There were some limitations in this study, including the following: (I) the patients in the two groups were not operated on during the same period; this was a retrospective study, and there was some bias although the two groups had a good comparability; (II) the sample size of the groups was small, and a prospective randomized controlled study should be performed at a later stage; (III) the postoperative chronic cough in both groups lacked objective evaluation indexes, such as the frequency of cough or the effect on quality of life, which needs to be followed up; and (IV) the median follow-up time of the tunnel-type group was shorter (28 months). If the long-term curative effect of the two surgical methods are accurate, the follow-up time should be extended further.
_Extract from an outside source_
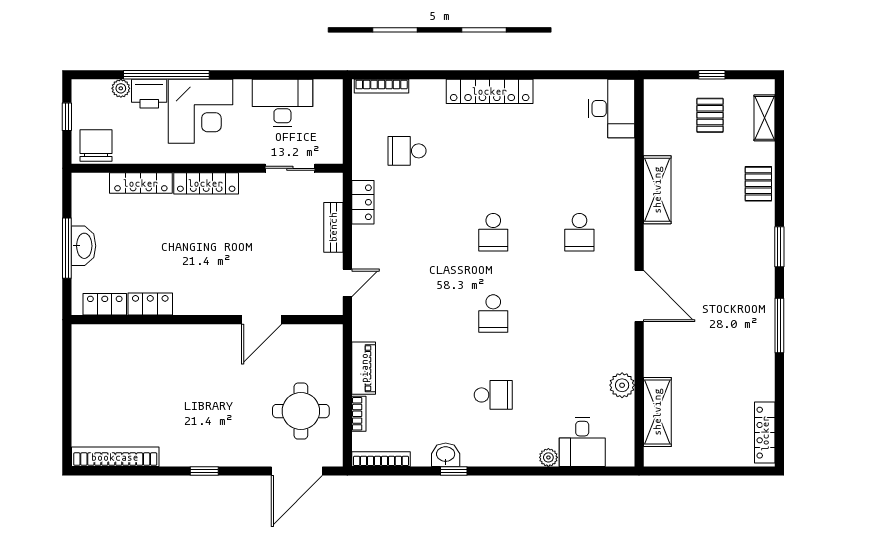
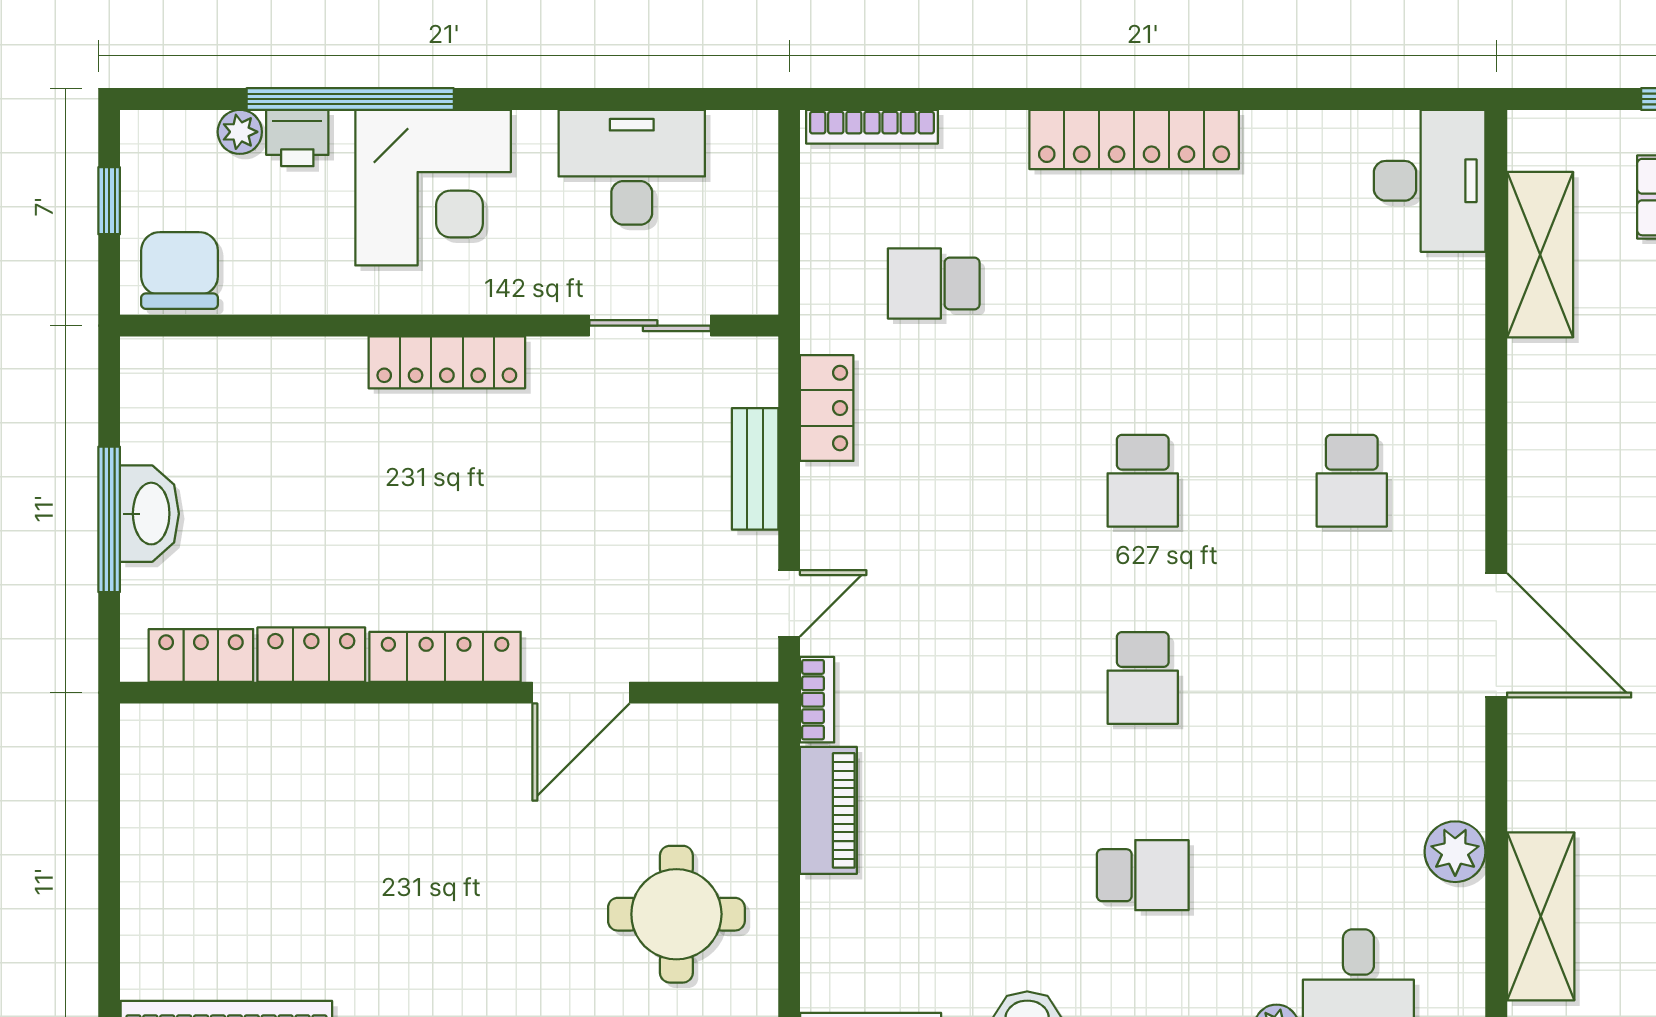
printer: (149, 94) -> (297, 138), width x0.73, depth x0.81
locker: (141, 183) -> (445, 657), moved, turned 180
shelving: (657, 190) -> (1540, 255), moved
bookcase: (359, 414) -> (817, 700), moved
Compared with routine mediastinal lymph node dissection, tunnel-type en bloc mediastinal lymph node dissection had similar quality and standard mediastinal lymphadenectomy of station N2. Moreover, it had more advantages: (I) the new surgical method protected the vagus nerve and its pulmonary branches, effectively reducing postoperative pulmonary infection and chronic cough; and (II) it preserved the mediastinal pleura, reducing postoperative exudation, accelerating postoperative extubation, and shortening hospitalization days. However, the method did not increase postoperative recurrence and metastasis, and it did not reduce survival of patients. Therefore, we believe that the tunnel-type en bloc mediastinal lymph node dissection is a safe, thorough and feasible surgical method, worthy of being popularized and applied for VATS right NSCLC radical resection.
Funding: This study was supported by Fujian Young Teacher Fund (JAT160209), Startup Fund for scientific research, Fujian Medical University (2016QH036), National Natural Science Foundation of China (Grant No. 81773129), Fujian Provincial Natural Science Foundation (2017J01291), Fujian Medical Innovation Fund (2014-CX-15), Joint Funds for the Innovation of Science and Technology, Fujian Province (Grant number: 2017Y9013).
Conflicts of Interest: The authors have no conflicts of interest to declare.
Ethical Statement: This study has been approved by the Hospital Ethics Committee (the number: 2018KY033).